Good to know about that quick time computations table at 1024, I'll
modify ASAP.
>
>>NAPI means RX polling, meaning that not for every packet received there
>>is an IRQ generated. Don't know more, this is what I understood from
>
>
> This is a perfect example of why it's a really bad idea to use marketing
> terms in technical discussion.
Sorry, I'm a bit lost when discussing about PCs and usual
servers/workstations in general and their lousy architecure :) This is
what I found on google about the RX offload you describe here.

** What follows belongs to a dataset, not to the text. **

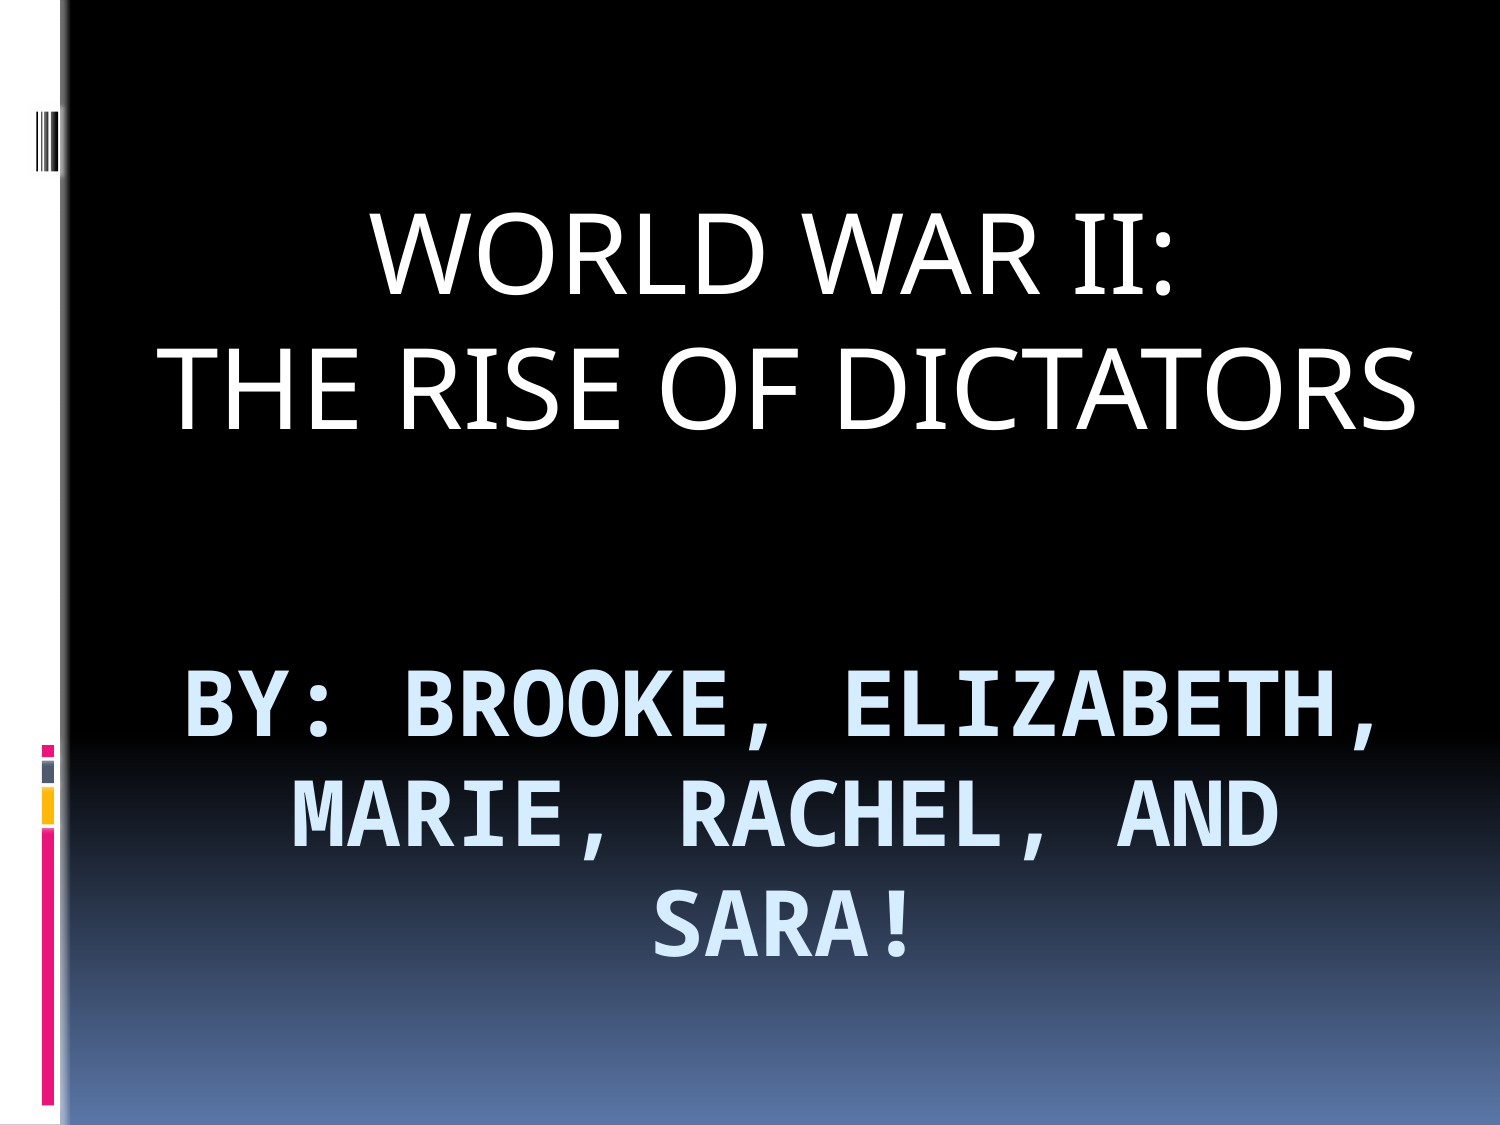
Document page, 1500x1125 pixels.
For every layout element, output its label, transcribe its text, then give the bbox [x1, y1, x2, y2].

title By: Brooke, Elizabeth, Marie, Rachel, and Sara! [150, 637, 1425, 962]
subtitle WORLD WAR II: THE RISE OF DICTATORS [62, 212, 1500, 460]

> By invoking the amorphous "NAPI", you
> have confused two different techniques, interrupt pacing (a.k.a. interrupt
> "coalescing") and strict polling. Both trade latency for throughput; the
> latter requires moderately painful support in the kernel but will work with
> any network card, the former requires hardware support in the interface
> card but little support in the kernel.
>
> Interrupt pacing or coalescing just means that the card buffers packets
> internally and only generates one interrupt every N packets, usually with
> a timer so that it generates an interrupt at least every N microseconds
> (this puts an upper bound on latency). The wm and bge hardware supports
> this (for that matter, so do tlp and lots of other older cards) but the
> tricky thing is setting the interrupt threshold and maximum-latency timer
> correctly for your application. Jonathan has just given you suggestions
> on how to set these thresholds better for what you're doing.
>
^^^^^^^^^^^^^
This is what I was reffering to :)
> Polling just ignores network interrupts completely, and enforces a strict
> latency/throughput trade-off by reading from the network device according
> to a timer. This avoids interrupt-service overhead, at the expense of
> significant software complexity and of always making the _worst-case_
> latency decision, rather than treating the increased latency as an upper
> bound.
>
> Basically, if we knew how to set the coalescing thresholds and timers
> automatically, and we could get our interrupt code efficient enough,
> the first approach would always win, given cards that support it. But
> we don't, and one advantage of polling (which, mind you, a stock NetBSD
> kernel can't do) is that at least there's only one value to adjust, the
> timer value according to which we read from the card.
>
> I still don't know what "NAPI" is, but hopefully this will help you
> understand the actual technical issues at work here.
>
>
It did, thank you.